| Study text |
------------------------------------------------------------------------
Copyright © 2025 Azhar ul Haque Sario. This work is independently produced under nominative fair use and has no affiliation with UC Berkeley, Stanford, DAMA, DASCA, or any cited institution or company.
Part 2: Core Machine Learning and Statistical Inference
Statistical Inference and Experimental Design
Welcome to the foundational pillar of "inferential thinking." This chapter is arguably the most important in your journey from someone who can describe data to someone who can make claims from data. We are moving beyond just observing what is in our dataset and learning the rigorous process of making conclusions about the world that data came from.
This is the statistical foundation for decision-making. We will cover classic hypothesis testing, the engine behind modern A/B testing, and then leap into the rapidly-expanding field of causal inference—the skill that separates a data analyst from a data scientist and strategic partner.
6.1: Fundamentals of Statistical Inference: Hypothesis Testing, p-values, and Confidence Intervals
Knowledge (Theory): The Language of Uncertainty
Statistical inference is the formal process of using sample data to make judgments about a larger population. The core idea is that we can never be 100% certain. Our sample is just one of many possible samples we could have drawn. Because of this random chance, we need a framework to quantify our uncertainty. Hypothesis testing is that framework.
It all starts with two competing claims:
The Null Hypothesis (H0): This is the default assumption, the "status quo," or the "boring" hypothesis. It represents the idea that nothing interesting is happening. For example: "This new website design has no effect on sales," or "There is no difference in test scores between the two groups." We always assume the null hypothesis is true until the data strongly convinces us otherwise.
The Alternative Hypothesis (H1 or Ha): This is the claim we are testing, the new idea. It's what we hope to find evidence for. For example: "The new website design increases sales," or "There is a difference in test scores."
Our data will help us decide between these two. How? By calculating a p-value.
The p-value is the most critical and most misunderstood concept in all of statistics. Let's be very clear: The p-value is not the probability that the null hypothesis is true.
Instead, the p-value is the "surprise factor." It's the probability of seeing data as extreme as ours (or more extreme) assuming the null hypothesis is true.
------------------------------------------------------------------------
| Task to complete |
Answer these questions from the statistical inference text:
1. Which skill does the text say separates a data analyst from a data scientist and strategic partner?
2. Which hypothesis do we always assume is true until the data strongly convinces us otherwise?
3. Which concept does the text call the "surprise factor"?
The items that follow were taken from a different source than the text.

[Dataset entries]
------------------------------------------------------------------------
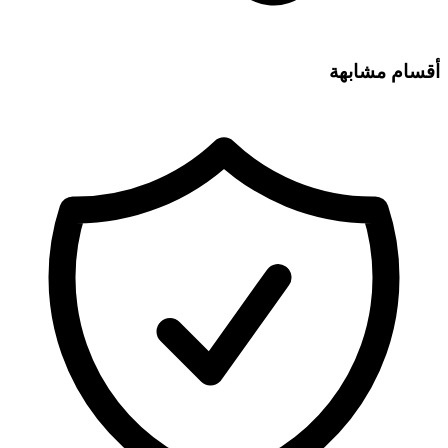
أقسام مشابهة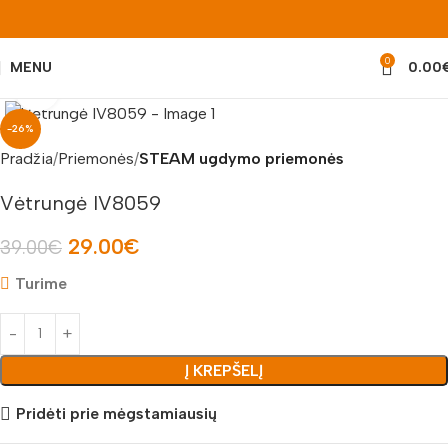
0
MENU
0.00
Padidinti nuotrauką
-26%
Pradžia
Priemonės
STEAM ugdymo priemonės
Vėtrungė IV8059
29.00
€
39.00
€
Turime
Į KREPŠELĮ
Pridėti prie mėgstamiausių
------------------------------------------------------------------------
| Response to this task |
1. Causal inference
2. The null hypothesis (H0)
3. The p-value